Following the model of “All the President’s Men” and “Spotlights,” “She’s Happy” is a tense, charged and absorbent film, one that sticks intriguingly close to the nuts and bolts of what journalists do. When Twohey and Kantor begin to appear, often unspoken, in the homes of former Miramax lieutenants, the look of bleak dread on these women’s faces says more than their words. We see reporters at home, juggling with work, husbands, and children, and feel their deep solidarity with the women trying to get them to talk. Their reports link former assistants and movie stars (McGowan, Gwyneth Paltrow and Ashley Judd, who plays her), as well as financial executives who oversaw payments to silence Harvey’s victims. We see the journalistic maneuvers they have to do to build a sense of collective strength in these women where there was none. (There’s also added stress when they learn that Ronan Farrow is working on the same story in The New Yorker.) Strand Toothy and Kantor weave the story of a sinister corporate web with Harvey the venomous spider at its center.

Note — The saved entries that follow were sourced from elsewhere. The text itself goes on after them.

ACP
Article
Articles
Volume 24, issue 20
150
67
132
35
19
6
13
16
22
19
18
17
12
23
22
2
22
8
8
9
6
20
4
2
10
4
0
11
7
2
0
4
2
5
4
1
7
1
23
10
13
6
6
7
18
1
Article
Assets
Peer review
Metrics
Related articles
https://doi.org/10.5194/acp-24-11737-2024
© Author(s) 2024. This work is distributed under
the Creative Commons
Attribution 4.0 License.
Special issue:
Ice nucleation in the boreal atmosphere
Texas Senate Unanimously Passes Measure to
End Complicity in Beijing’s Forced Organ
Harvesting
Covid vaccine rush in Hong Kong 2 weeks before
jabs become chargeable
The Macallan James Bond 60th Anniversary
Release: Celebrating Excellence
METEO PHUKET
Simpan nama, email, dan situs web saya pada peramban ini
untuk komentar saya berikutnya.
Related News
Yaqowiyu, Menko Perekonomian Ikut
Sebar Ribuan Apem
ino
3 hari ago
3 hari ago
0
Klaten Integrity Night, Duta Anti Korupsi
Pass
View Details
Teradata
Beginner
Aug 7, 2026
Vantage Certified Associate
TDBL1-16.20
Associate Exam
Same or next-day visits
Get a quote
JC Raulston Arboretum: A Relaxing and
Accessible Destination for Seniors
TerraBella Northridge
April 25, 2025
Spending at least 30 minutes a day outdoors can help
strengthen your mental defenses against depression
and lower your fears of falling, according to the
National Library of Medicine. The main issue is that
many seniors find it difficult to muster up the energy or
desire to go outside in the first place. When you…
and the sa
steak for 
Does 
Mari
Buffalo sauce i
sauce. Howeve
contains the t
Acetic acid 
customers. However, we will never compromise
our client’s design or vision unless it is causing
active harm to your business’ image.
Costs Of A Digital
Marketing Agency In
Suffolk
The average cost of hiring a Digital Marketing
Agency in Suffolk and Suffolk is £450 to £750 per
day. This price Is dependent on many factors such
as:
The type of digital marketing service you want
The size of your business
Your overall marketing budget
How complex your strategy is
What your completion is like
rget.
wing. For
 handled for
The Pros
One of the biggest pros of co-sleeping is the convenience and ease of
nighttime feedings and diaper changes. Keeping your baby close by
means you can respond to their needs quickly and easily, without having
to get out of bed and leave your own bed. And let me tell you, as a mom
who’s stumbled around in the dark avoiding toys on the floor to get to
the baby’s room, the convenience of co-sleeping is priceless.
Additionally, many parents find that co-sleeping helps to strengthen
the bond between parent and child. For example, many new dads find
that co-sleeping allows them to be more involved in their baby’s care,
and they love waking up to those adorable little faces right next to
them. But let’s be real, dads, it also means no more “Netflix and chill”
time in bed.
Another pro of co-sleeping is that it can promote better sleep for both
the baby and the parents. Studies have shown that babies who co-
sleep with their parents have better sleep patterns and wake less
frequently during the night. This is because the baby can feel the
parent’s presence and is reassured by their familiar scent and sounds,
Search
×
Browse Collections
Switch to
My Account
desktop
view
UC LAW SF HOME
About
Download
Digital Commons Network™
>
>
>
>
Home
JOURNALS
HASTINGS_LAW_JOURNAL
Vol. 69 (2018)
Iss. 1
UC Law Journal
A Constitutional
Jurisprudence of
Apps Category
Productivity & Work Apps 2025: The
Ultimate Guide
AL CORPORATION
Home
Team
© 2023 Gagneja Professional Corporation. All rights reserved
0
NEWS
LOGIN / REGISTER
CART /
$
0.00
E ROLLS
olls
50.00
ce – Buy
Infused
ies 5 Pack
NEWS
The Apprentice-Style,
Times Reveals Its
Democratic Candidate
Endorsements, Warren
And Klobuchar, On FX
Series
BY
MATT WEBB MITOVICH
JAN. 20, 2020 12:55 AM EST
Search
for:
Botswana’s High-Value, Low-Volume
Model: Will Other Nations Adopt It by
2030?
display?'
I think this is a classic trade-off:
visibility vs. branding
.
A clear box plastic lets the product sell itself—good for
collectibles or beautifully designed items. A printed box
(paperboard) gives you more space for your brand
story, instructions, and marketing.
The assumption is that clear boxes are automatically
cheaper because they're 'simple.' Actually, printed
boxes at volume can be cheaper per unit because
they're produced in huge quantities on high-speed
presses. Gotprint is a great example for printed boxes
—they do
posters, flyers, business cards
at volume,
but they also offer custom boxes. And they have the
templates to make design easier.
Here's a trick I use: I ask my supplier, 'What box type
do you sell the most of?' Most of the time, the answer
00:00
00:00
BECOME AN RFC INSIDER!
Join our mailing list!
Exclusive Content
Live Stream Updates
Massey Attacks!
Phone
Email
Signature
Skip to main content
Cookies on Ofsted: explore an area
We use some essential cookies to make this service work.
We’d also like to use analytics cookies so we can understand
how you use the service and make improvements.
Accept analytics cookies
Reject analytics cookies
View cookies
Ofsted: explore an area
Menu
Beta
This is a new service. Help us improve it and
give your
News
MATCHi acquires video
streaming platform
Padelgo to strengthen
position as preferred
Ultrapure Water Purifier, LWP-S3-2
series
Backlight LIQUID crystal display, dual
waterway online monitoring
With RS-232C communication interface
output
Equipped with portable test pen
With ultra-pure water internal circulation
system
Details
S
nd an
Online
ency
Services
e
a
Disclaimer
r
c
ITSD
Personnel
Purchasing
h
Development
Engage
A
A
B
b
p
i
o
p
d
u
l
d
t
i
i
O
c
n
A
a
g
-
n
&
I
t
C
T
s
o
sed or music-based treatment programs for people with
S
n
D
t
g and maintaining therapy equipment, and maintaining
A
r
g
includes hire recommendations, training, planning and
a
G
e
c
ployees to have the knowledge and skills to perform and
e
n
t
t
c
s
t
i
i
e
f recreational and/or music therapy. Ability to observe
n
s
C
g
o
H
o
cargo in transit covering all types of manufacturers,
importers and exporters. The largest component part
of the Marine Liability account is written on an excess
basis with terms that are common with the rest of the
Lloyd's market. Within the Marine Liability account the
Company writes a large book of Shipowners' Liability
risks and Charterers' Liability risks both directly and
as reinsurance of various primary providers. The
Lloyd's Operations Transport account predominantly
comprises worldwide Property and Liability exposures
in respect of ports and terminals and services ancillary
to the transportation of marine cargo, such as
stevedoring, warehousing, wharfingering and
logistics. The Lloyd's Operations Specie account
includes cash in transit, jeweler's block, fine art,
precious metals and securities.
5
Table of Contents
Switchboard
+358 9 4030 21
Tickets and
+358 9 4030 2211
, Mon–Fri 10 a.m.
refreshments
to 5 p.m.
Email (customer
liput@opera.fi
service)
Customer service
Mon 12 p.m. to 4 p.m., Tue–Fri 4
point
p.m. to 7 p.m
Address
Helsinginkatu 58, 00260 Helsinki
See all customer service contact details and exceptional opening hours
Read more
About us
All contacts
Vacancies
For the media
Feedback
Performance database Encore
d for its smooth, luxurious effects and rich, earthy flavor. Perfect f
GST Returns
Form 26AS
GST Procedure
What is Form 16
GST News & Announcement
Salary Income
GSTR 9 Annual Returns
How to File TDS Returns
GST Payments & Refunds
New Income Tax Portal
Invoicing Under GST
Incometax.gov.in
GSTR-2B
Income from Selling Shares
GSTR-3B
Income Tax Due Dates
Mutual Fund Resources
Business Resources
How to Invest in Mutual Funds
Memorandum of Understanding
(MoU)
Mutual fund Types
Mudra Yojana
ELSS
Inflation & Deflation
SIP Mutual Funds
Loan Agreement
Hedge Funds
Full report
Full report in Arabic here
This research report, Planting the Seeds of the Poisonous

In the brightly lit Times offices, editors add a flavor of dramatic tension — Patricia Clarkson, succinct and mundane as Rebecca Corbett, who would never tip her hand about how much she wanted this story (although we read it in Clarkson’s Eyes Dance), and Andre Prager as Dean Paquet, a born negotiator who knows how to deal with a terrorist like Weinstein. Mulligan, now cunning and now explosive, and Kazan, who beneath Kantor’s Poindexter facade create stunning x-rays of a journalist’s mind scurrying away, are a dynamic, and in moments, animated team of elite reporter clients.

However, for all that works out, “She Said”, after its brilliant first hour, isn’t built to make impressive gains quite the way it would like it to. We don’t know what will happen so much as the story ceases to accumulate a sense of complexity. Can Twohey and Kantor get one or more Harvey abuse survivors to sign up? Without it, they have no story. Yet somehow, in the course of waiting for that breakthrough moment, the film begins to feel more targeted, and less epic than the Weinstein saga has become: a prediction of how the world must change. “She is Happy” remains compelling, but in the end she feels that the salvation she feels is more than a revelation.